Front end for GitHub repositories.
Developed a content-based “comparison shopping tool” car recommender using an approximate nearest neighbor algorithm. It is a tool to make
car hunting less of daunting endeavor for users. The shopper enters their favorite or budgeted-for car brand and model and the recommender
will provide cars with similar characteristics such as fuel economy, performance, cost and size.
Try it out for yourself by clicking on this link: Car Recommender StreamLit App
The CORD 19 research challenge dataset contains a large collection of literature on coronaviruses that are made avilable for data mining. Part of the data is 85,000+ PMC papers- the project aims to classify the papers according to their topics in alignment with WHO's Research and Development Blueprint COVID 19 Public Health Emergency of International Concern (PHEIC) research topics to tackle the spread of COVID-19. LDA is applied using Genisim's core estimation which is based on the onlineldavb.py script, by Hoffman, Blei, Bach: Online Learning for Latent Dirichlet Allocation and an estimation using an (optimized version of) collapsed Gibbs sampling from MALLET to model the topics and compare their performance.
Google's BERT pre-trained model is recognized for being one of the most powerful tools used for NLP. One incredibly useful task it can be fine-tuned to do is to classify whether a pair of passages have a high lexical overlap or not. This could be used in applications where a question-answering platform, such as stack-overflow, wishes to use machine learning to determine if the answers given to a question contain relevant context to answer it. In this project I used Tensorflow tutorial and adapted it to carry out the classification task on MS MACRO question answering dataset
The aim of this project is to Try different classification models on the provided by fake news datasets kaggle. These models can be used on various datasets for the same purpose. I have tried those same models on various similar datasets and have always scored high in terms of accuracy. The models that were used are: 1. Neural Network model with Bi-directional recurrent LSTM cell layer.

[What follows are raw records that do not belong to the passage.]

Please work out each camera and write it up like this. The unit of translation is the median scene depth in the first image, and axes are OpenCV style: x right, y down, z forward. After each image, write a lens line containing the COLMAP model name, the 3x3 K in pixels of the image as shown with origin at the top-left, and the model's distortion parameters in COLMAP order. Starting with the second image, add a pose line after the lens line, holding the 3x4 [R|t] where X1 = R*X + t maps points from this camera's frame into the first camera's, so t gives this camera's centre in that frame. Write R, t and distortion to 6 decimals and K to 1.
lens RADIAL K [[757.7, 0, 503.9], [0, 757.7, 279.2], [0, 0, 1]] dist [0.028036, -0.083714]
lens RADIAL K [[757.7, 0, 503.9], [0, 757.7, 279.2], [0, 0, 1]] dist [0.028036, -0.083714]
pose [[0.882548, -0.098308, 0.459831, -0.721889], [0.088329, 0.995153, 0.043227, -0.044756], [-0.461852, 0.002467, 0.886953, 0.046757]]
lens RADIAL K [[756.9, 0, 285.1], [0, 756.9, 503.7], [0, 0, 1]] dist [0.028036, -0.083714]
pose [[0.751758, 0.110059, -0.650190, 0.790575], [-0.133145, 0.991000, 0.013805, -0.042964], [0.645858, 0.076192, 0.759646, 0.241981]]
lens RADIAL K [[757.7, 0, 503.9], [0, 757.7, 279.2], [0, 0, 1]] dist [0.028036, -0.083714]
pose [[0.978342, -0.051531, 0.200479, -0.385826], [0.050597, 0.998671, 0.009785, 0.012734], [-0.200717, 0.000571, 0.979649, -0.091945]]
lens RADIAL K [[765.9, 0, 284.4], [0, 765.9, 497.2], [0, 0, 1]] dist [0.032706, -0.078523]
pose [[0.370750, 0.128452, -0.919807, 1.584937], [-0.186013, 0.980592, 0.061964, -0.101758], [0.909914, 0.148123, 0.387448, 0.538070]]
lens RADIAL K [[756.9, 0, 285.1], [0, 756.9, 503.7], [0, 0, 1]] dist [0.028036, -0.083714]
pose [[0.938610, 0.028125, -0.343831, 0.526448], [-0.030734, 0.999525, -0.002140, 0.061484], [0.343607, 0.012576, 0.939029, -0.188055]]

Stanford's Glove-300d embeddings were used in the input layer. 2. Neural Network model with convolutional, max-pooling and recurrent/LSTM-cell layers. Stanford's Glove-300d embeddings were used in the input layer. 3. Pre-trained NNLM 128 Model (https://tfhub.dev/google/nnlm-en-dim128/2) embedding layer with dense classifier layer. 4. Naive Bayes.
The classifier determines what genre a movie is based on its script. Web-scraped scripts of movies from 3 different genres. * Romance * Horror * Fantasy These were chosen because it was deemed they would have the least overlap. Using Multinomial Naive Bayes model, accuracy acheived was 32% above the baseline model.

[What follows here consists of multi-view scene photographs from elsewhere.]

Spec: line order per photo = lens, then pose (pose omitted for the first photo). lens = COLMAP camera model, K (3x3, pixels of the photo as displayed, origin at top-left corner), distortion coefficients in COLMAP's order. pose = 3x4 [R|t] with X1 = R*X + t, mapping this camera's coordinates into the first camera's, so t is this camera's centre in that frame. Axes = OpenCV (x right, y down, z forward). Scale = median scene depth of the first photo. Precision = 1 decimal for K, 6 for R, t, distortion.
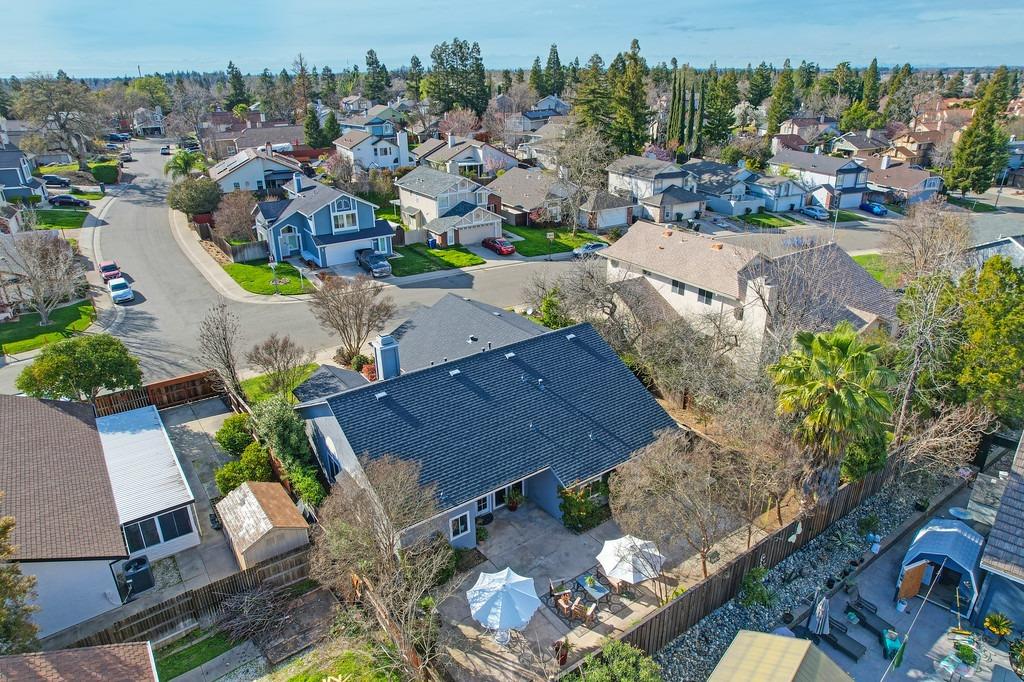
lens RADIAL K [[657.1, 0, 511.5], [0, 657.1, 330.9], [0, 0, 1]] dist [-0.072161, 0.062618]
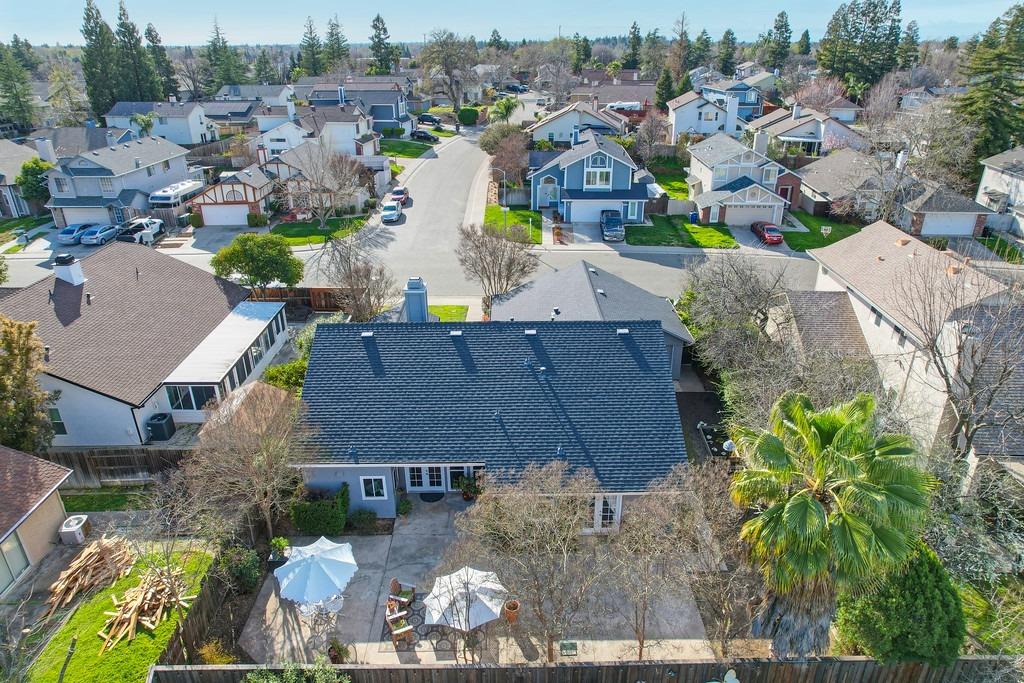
lens RADIAL K [[657.1, 0, 517.4], [0, 657.1, 337.9], [0, 0, 1]] dist [-0.072161, 0.062618]
pose [[0.821212, 0.246287, -0.514737, 0.460604], [-0.219373, 0.968999, 0.113652, -0.053988], [0.526770, 0.019587, 0.849782, 0.276902]]
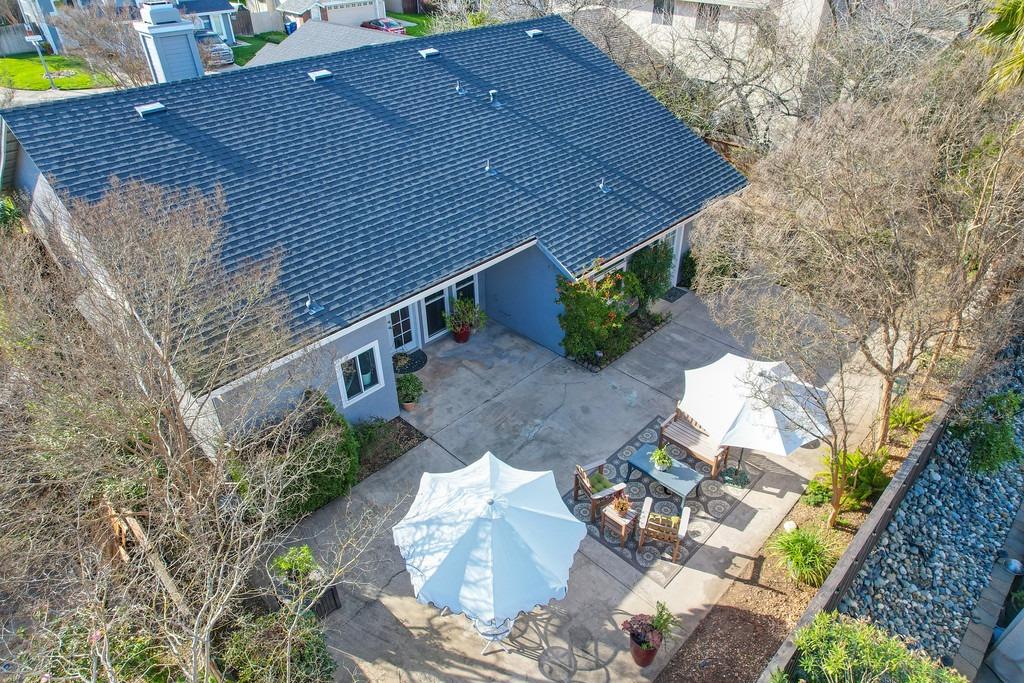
lens RADIAL K [[657.1, 0, 509.8], [0, 657.1, 338.5], [0, 0, 1]] dist [-0.072161, 0.062618]
pose [[0.985824, -0.093107, 0.139579, -0.033561], [0.061980, 0.975146, 0.212719, 0.162732], [-0.155916, -0.201052, 0.967093, 0.485554]]
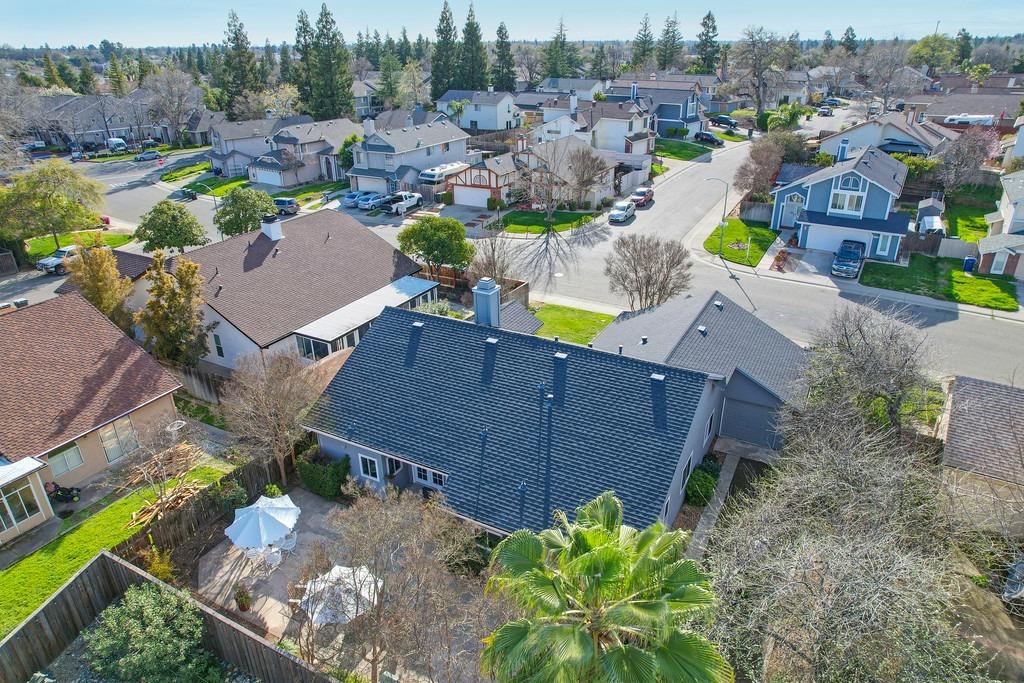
lens RADIAL K [[657.1, 0, 523.9], [0, 657.1, 334.0], [0, 0, 1]] dist [-0.072161, 0.062618]
pose [[0.444734, 0.378288, -0.811856, 0.666300], [-0.332584, 0.911371, 0.242468, -0.179623], [0.831624, 0.162176, 0.531131, 0.568908]]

This project aims to assess the accuracy of a built-from-scratch CNN model and a ResNet50 pre-trained transfer learning CNN model in distinguishing leukemic B-lymphoblast cells from healthy B-lymphoid precursors. The images are microscopic images of blood smear samples for patients who are healthy and others who have been diagnosed with Leukemia.
CNN model to recognize images for either being that of dogs or cars.

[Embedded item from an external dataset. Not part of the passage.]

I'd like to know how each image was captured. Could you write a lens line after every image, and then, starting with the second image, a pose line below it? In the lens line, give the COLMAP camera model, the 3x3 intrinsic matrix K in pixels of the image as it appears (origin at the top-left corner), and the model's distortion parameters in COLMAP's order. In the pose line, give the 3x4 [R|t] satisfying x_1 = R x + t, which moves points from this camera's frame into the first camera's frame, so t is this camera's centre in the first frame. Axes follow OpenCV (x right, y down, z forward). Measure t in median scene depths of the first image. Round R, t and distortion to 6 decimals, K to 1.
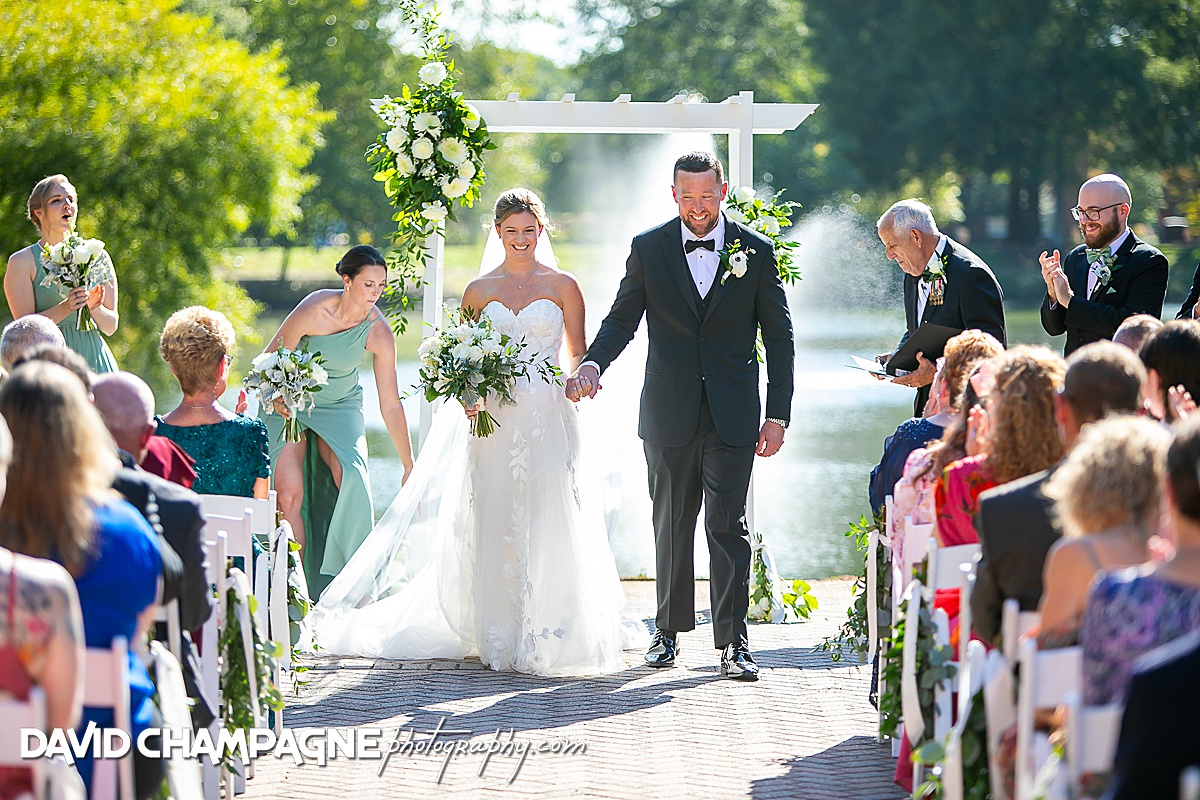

The project aims to build Univariate models to forecast NASDAQ stock index’s price using Python programming language. The data and its source are first introduced and the need for such tool is explored. The target variable is set as the close stock price. The data is then is made stationary by differencing the log of the close stock price. Through time decomposition, it is determined that the data has a strong trend and weak seasonality. The data is then modeled using Average, Naïve, Simple Exponential Smoothening, Holt’s linear, Holt-Winter Seasonal, ARMA and ARIMA methods. At the end of experimenting with each model, the best one-step forecast is determined to be Holt Linear method and the best h-step predictor is ARIMA with order (3,1,4).
Created an ensemble decision tree classification algorithm that helps entrepreneurs seeking funds from crowdfunding website to predict whether their project will succeed or fail on Kickstarter. The users enter the project’s category (Film, Music, Fashion etc..), country where project is based in, dates of creation and deadline and the budget desired. I am currently in the process of apply the similar algorithm to gofundme.com and indiegogo.com order to create a comparison tool that helps users pick the right website for their project.
Predicts price of used cars for 43 brands for models between 2014-2018 using linear regression.